**REQUIRED TASK A:** In the account of the flight to Laos, what kind of aircraft carries the passengers?
**REQUIRED TASK B:** In the account of the flight to Laos, what leads the writer to guess that the airliner is about thirty years old, and why does the chicken still taste good?
**REQUIRED TASK C:** Extend the account of the flight to Laos past its final sentence.

**PAGE:**
☆ ☆ ☆ ☆ ☆

Part 3: To Laos and Beyond
We made it to our departure gate in plenty of time, and eventually a bus took us out to a small Lao Aviation airliner. It's an ungainly craft, a Soviet-built Antonov Turboprop, with about 40 seats. There is no assigned seating. By the condition of the interior I'm guessing that it's about thirty years old. As we climbed through heavy clouds on takeoff, a fine mist streamed in through the air vents in the overhead baggage shelves. It looks like smoke, but no one seems alarmed. We're given a piece of candy, and then, a short time later, the in-flight meal is served. The meal consists of fried chicken, boiled carrots and incredibly dry potatoes, a banana, a muffin, and a piece of bread. There is not even a pretext of the meal being hot; it's as if they took it out of a refrigerator, let it warm up to room temperature, and then served it. Still, we're all hungry enough that the chicken tastes good.

☆ ☆ ☆ ☆ ☆

**ENTRIES SUPPLIED:**
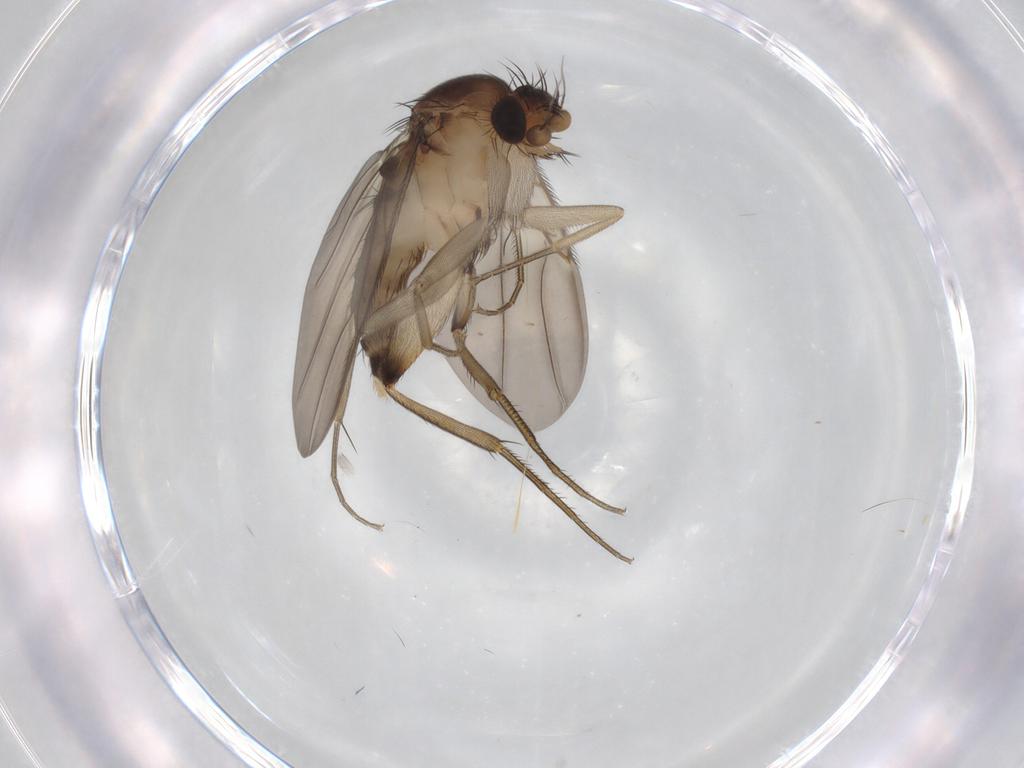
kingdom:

☆ ☆ ☆ ☆ ☆

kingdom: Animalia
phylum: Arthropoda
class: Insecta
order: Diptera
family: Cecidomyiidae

☆ ☆ ☆ ☆ ☆

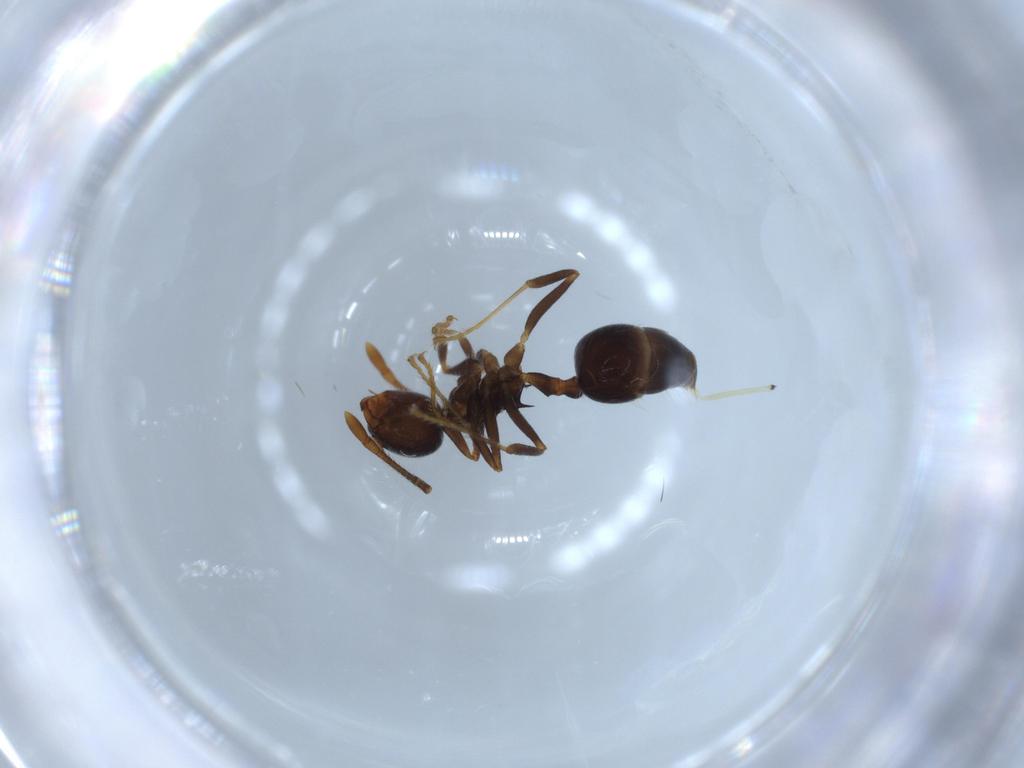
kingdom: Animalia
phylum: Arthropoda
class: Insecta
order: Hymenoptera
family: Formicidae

☆ ☆ ☆ ☆ ☆

**WRITTEN ANSWER A:** A small Lao Aviation airliner, a Soviet-built Antonov turboprop with about 40 seats.

**WRITTEN ANSWER B:** The guess about the plane's age comes from the condition of its interior. The chicken tastes good despite the cold, unappetizing meal because everyone is hungry enough.

**WRITTEN ANSWER C:**
We land at Vientiane after about an hour and a half. It's not what you would call a bustling air terminal. It reminds me of a small-town municipal airport... but then again, maybe it isn't even that big. There is one other Lao Aviation Antonov on the runway, and a larger Soviet Aeroflot jet is parked a little farther away.
As we climb out of the plane and walk across the runway, we see Kong waving to us from the terminal building. Kong's contacts get us through immigration and customs with no trouble. Or perhaps I shouldn't even say that we went through customs. It seemed to me that we just bypassed them altogether. Yon's suitcase, aka my suitcase, is indeed in the lost and found. Things are going well once again. Kong has already checked us into rooms at the Santiphab Hotel. I take a shower, and then a brief nap. Then we have a short meeting with Kong and the rest of the group at a restaurant along the Mekong. Keo pays for everyone; we eat fish, fish soup, rice, pleah (a delicious salad with uncooked beef, marinated in lime juice), and bong dia gon (literally, "baby duck eggs") - fertilized duck eggs, cooked just before they hatch. The eggs are boiled, then the shell is cracked open, and they are eaten with a small spoon directly out of the shell. The taste is odd, but good; they taste a little like eggs, and a little like chicken. You don't, however, want to look too closely at what you are eating. You can easily make out the shape of the tiny bird inside, bill and all. After dinner, we all go to bed, exhausted.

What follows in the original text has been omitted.